Correlation Between Hosken Consolidated and African Media
Can any of the company-specific risk be diversified away by investing in both Hosken Consolidated and African Media at the same time? Although using a correlation coefficient on its own may not help to predict future stock returns, this module helps to understand the diversifiable risk of combining Hosken Consolidated and African Media into the same portfolio, which is an essential part of the fundamental portfolio management process.
By analyzing existing cross correlation between Hosken Consolidated Investments and African Media Entertainment, you can compare the effects of market volatilities on Hosken Consolidated and African Media and check how they will diversify away market risk if combined in the same portfolio for a given time horizon. You can also utilize pair trading strategies of matching a long position in Hosken Consolidated with a short position of African Media. Check out your portfolio center. Please also check ongoing floating volatility patterns of Hosken Consolidated and African Media.

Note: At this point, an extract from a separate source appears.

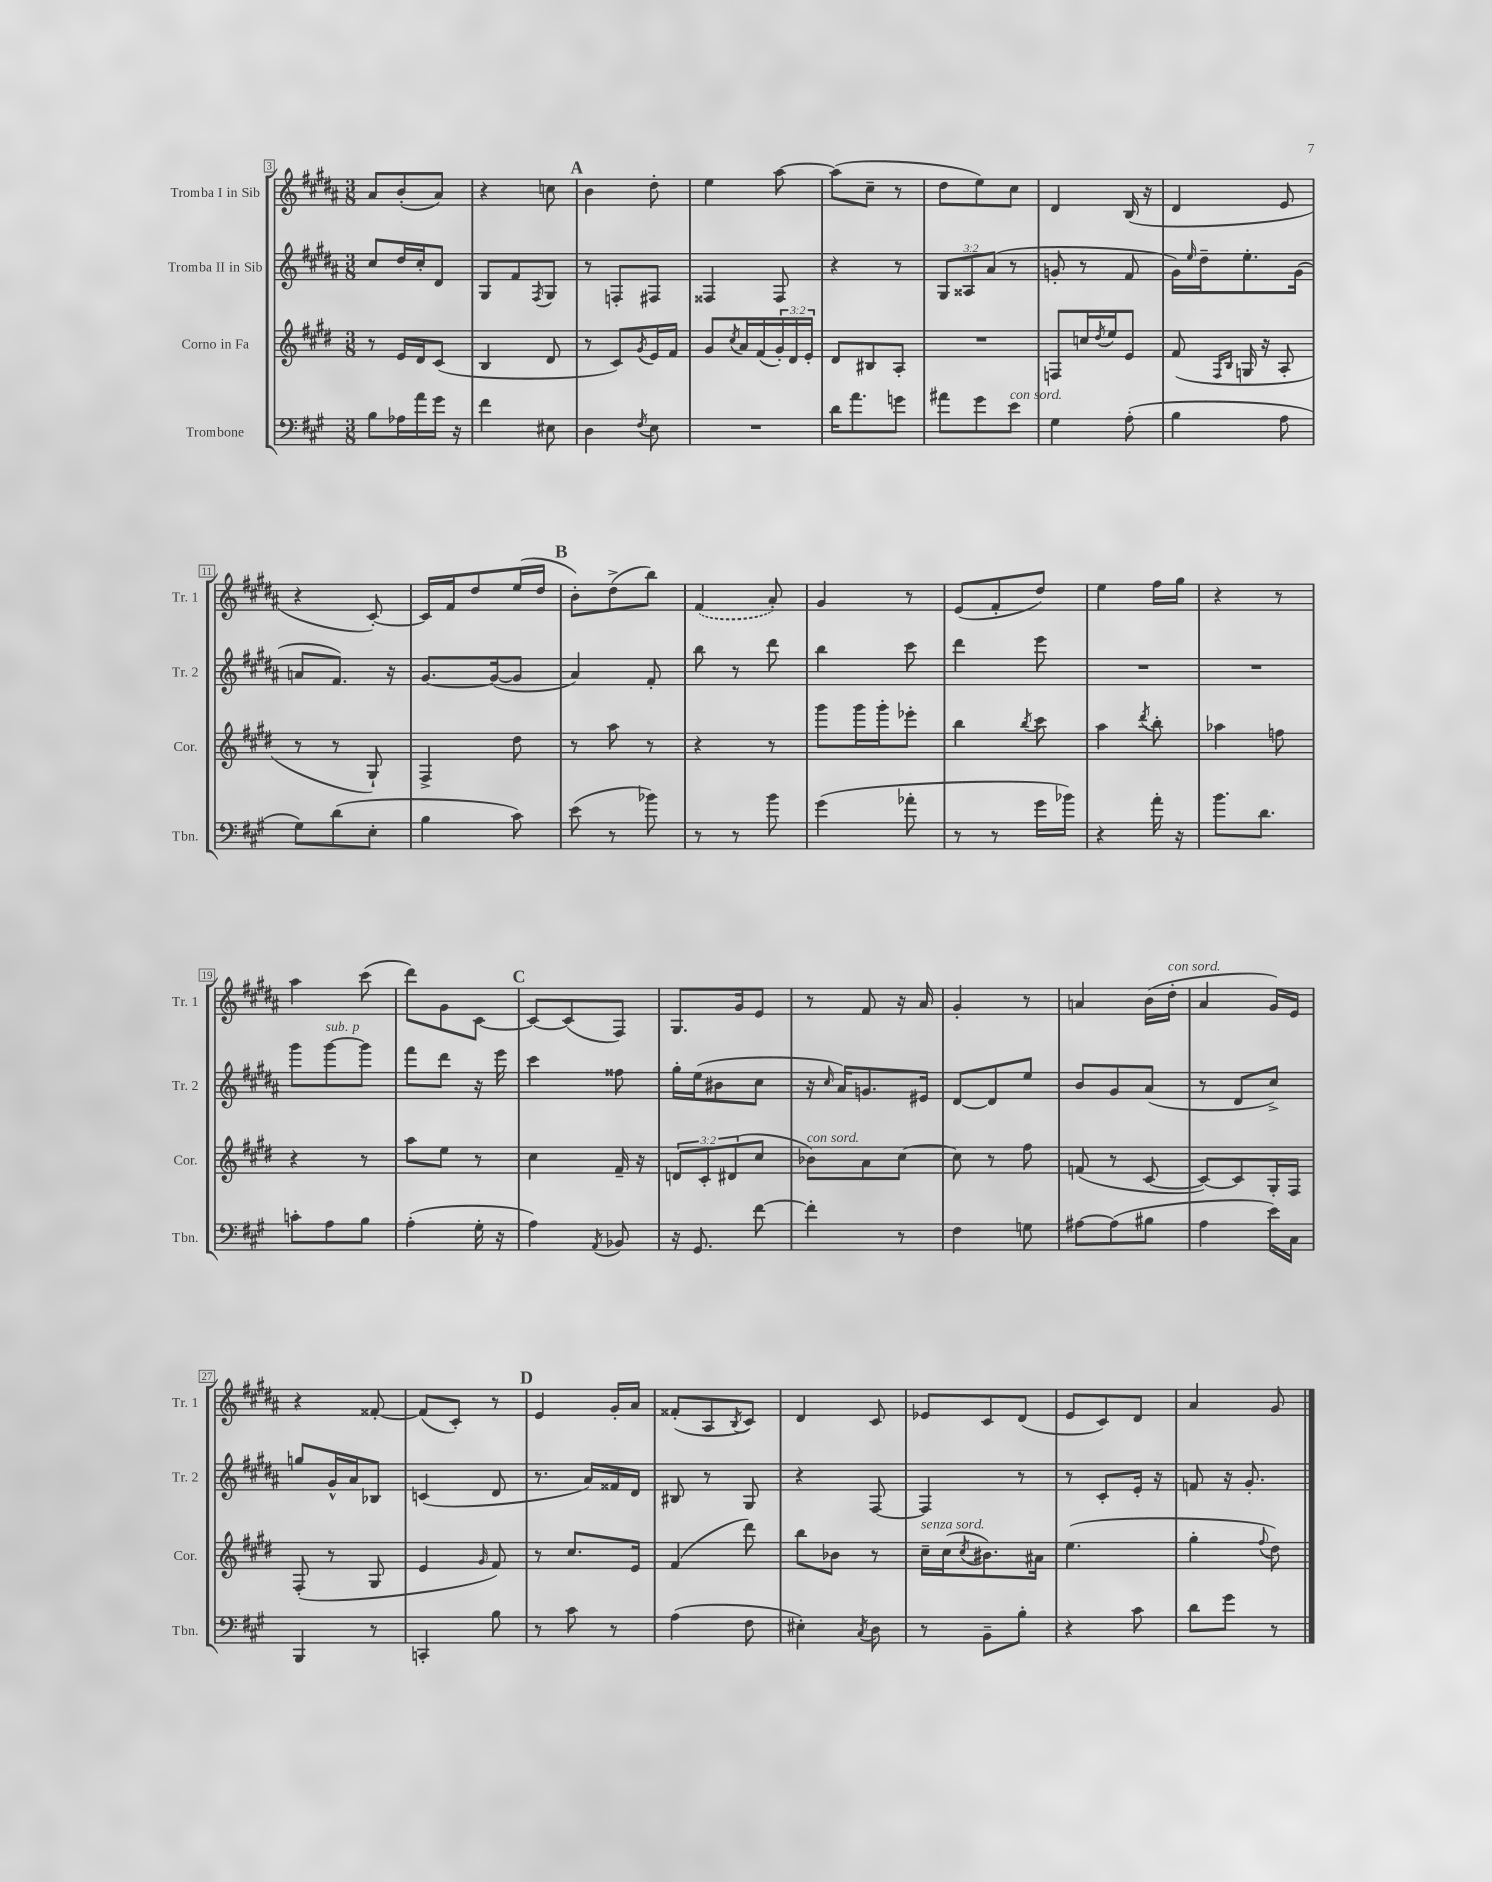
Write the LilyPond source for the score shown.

Diversification Opportunities for Hosken Consolidated and African Media
-0.36 | Correlation Coefficient |
Very good diversification
The 3 months correlation between Hosken and African is -0.36. Overlapping area represents the amount of risk that can be diversified away by holding Hosken Consolidated Investment and African Media Entertainment in the same portfolio, assuming nothing else is changed. The correlation between historical prices or returns on African Media Entert and Hosken Consolidated is a relative statistical measure of the degree to which these equity instruments tend to move together. The correlation coefficient measures the extent to which returns on Hosken Consolidated Investments are associated (or correlated) with African Media. Values of the correlation coefficient range from -1 to +1, where. The correlation of zero (0) is possible when the price movement of African Media Entert has no effect on the direction of Hosken Consolidated i.e., Hosken Consolidated and African Media go up and down completely randomly.
Pair Corralation between Hosken Consolidated and African Media
Assuming the 90 days trading horizon Hosken Consolidated Investments is expected to under-perform the African Media. But the stock apears to be less risky and, when comparing its historical volatility, Hosken Consolidated Investments is 3.22 times less risky than African Media. The stock trades about -0.25 of its potential returns per unit of risk. The African Media Entertainment is currently generating about 0.03 of returns per unit of risk over similar time horizon. If you would invest 397,515 in African Media Entertainment on October 13, 2024 and sell it today you would earn a total of 2,485 from holding African Media Entertainment or generate 0.63% return on investment over 90 days.
Time Period | 3 Months [change] |
Direction | Moves Against |
Strength | Insignificant |
Accuracy | 100.0% |
Values | Daily Returns |
Hosken Consolidated Investment vs. African Media Entertainment
Performance |
Timeline |
Hosken Consolidated |
African Media Entert |
Hosken Consolidated and African Media Volatility Contrast
Predicted Return Density |
Returns |
Pair Trading with Hosken Consolidated and African Media
The main advantage of trading using opposite Hosken Consolidated and African Media positions is that it hedges away some unsystematic risk. Because of two separate transactions, even if Hosken Consolidated position performs unexpectedly, African Media can make up some of the losses. Pair trading also minimizes risk from directional movements in the market. For example, if an entire industry or sector drops because of unexpected headlines, the short position in African Media will offset losses from the drop in African Media's long position.Hosken Consolidated vs. Frontier Transport Holdings | Hosken Consolidated vs. Boxer Retail | Hosken Consolidated vs. Harmony Gold Mining | Hosken Consolidated vs. HomeChoice Investments |
African Media vs. AfroCentric Investment Corp | African Media vs. British American Tobacco | African Media vs. Zeder Investments | African Media vs. HomeChoice Investments |
Check out your portfolio center.Note that this page's information should be used as a complementary analysis to find the right mix of equity instruments to add to your existing portfolios or create a brand new portfolio. You can also try the Correlation Analysis module to reduce portfolio risk simply by holding instruments which are not perfectly correlated.